The LULC changes for the period between 1989 and 1999, as it indicates an increase in the natural vegetation cover. Grasslands as well as natural forests increased from 16 %, 17 % to 21 % and 19 %, respectively. This is due to a good rainy season during this period as shown by the Ministry of Agriculture’s annual rainfall report and expressed by farmers during interviews. This indicates that the environment had begun to recover from the drought conditions experienced previous to this period.
There was no obvious increase in agricultural land in this period, while there was a decrease in fallow from 30 % in 1989 to 24. % in 1999. This can be interpreted that some of the fallow land were converted to the natural vegetation. However, the bare land shows less decrease in 1999.
Between 1999 and 2008 there was a dramatic change in vegetation cover, as human and animal populations have increased in recent years due to conflict and environmental degradation resulting in high demand on food and fodder, which led to over-cultivation and overgrazing. However, grass and forest lands decreased from 21 %, 19 % in 1999 to 19 %,
and 17 % in 2008, respectively.
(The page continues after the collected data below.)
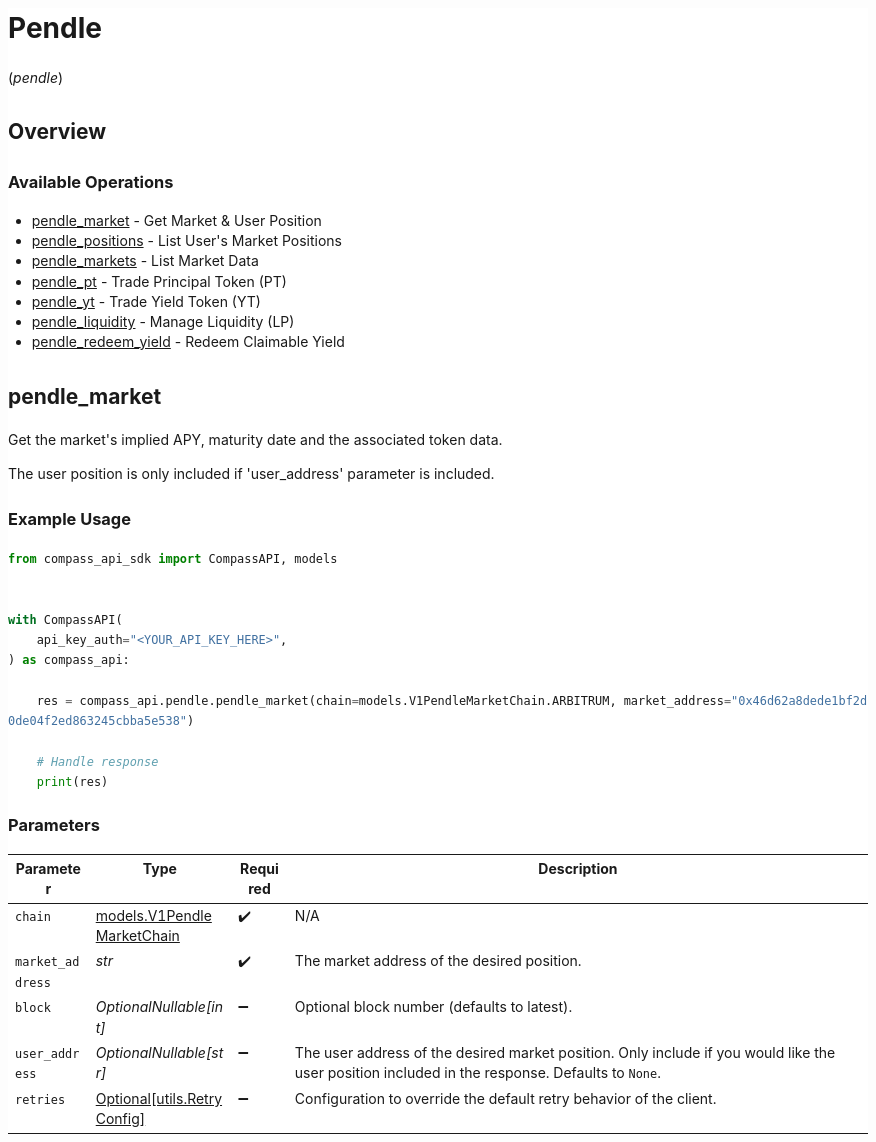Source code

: # Pendle
(*pendle*)

## Overview

### Available Operations

* [pendle_market](#pendle_market) - Get Market & User Position
* [pendle_positions](#pendle_positions) - List User's Market Positions
* [pendle_markets](#pendle_markets) - List Market Data
* [pendle_pt](#pendle_pt) - Trade Principal Token (PT)
* [pendle_yt](#pendle_yt) - Trade Yield Token (YT)
* [pendle_liquidity](#pendle_liquidity) - Manage Liquidity (LP)
* [pendle_redeem_yield](#pendle_redeem_yield) - Redeem Claimable Yield

## pendle_market

Get the market's implied APY, maturity date and the associated token data.

The user position is only included if 'user_address' parameter is included.

### Example Usage


```python
from compass_api_sdk import CompassAPI, models


with CompassAPI(
    api_key_auth="<YOUR_API_KEY_HERE>",
) as compass_api:

    res = compass_api.pendle.pendle_market(chain=models.V1PendleMarketChain.ARBITRUM, market_address="0x46d62a8dede1bf2d0de04f2ed863245cbba5e538")

    # Handle response
    print(res)

```

### Parameters

| Parameter                                                                                                                                       | Type                                                                                                                                            | Required                                                                                                                                        | Description                                                                                                                                     |
| ----------------------------------------------------------------------------------------------------------------------------------------------- | ----------------------------------------------------------------------------------------------------------------------------------------------- | ----------------------------------------------------------------------------------------------------------------------------------------------- | ----------------------------------------------------------------------------------------------------------------------------------------------- |
| `chain`                                                                                                                                         | [models.V1PendleMarketChain](../../models/v1pendlemarketchain.md)                                                                               | :heavy_check_mark:                                                                                                                              | N/A                                                                                                                                             |
| `market_address`                                                                                                                                | *str*                                                                                                                                           | :heavy_check_mark:                                                                                                                              | The market address of the desired position.                                                                                                     |
| `block`                                                                                                                                         | *OptionalNullable[int]*                                                                                                                         | :heavy_minus_sign:                                                                                                                              | Optional block number (defaults to latest).                                                                                                     |
| `user_address`                                                                                                                                  | *OptionalNullable[str]*                                                                                                                         | :heavy_minus_sign:                                                                                                                              | The user address of the desired market position. Only include if you would like the user position included in the response. Defaults to `None`. |
| `retries`                                                                                                                                       | [Optional[utils.RetryConfig]](../../models/utils/retryconfig.md)                                                                                | :heavy_minus_sign:                                                                                                                              | Configuration to override the default retry behavior of the client.                                                                             |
Moreover, agricultural land has increased from 25 % in 1999 to 30 % in 2008 resulting in a decrease in fallow from 24 % in 1999 to 20 % in 2008. On the other hand, bare land increased in 2008 in comparison to 1999 where constituted 14 % and 11%, respectively. This was the result of intensive agriculture and decrease in natural vegetation cover.
The LULC change rate for the 1972-2008 period indicates a high rate of deforestation, or 9.2 %. Therefore, cultivated land has increased from 26 % in 1972 to 30 % in 2008. This period shows an intensive pressure for land occupation due to land degradation as well as conflict that pushed a high number of IDPs to settle in this area, whereas most of them depend on forest products for their livelihood. Bare land levels have increased from 9 % in 1972 to 14 % in 2008, largely as the result of deforestation and intensive agriculture.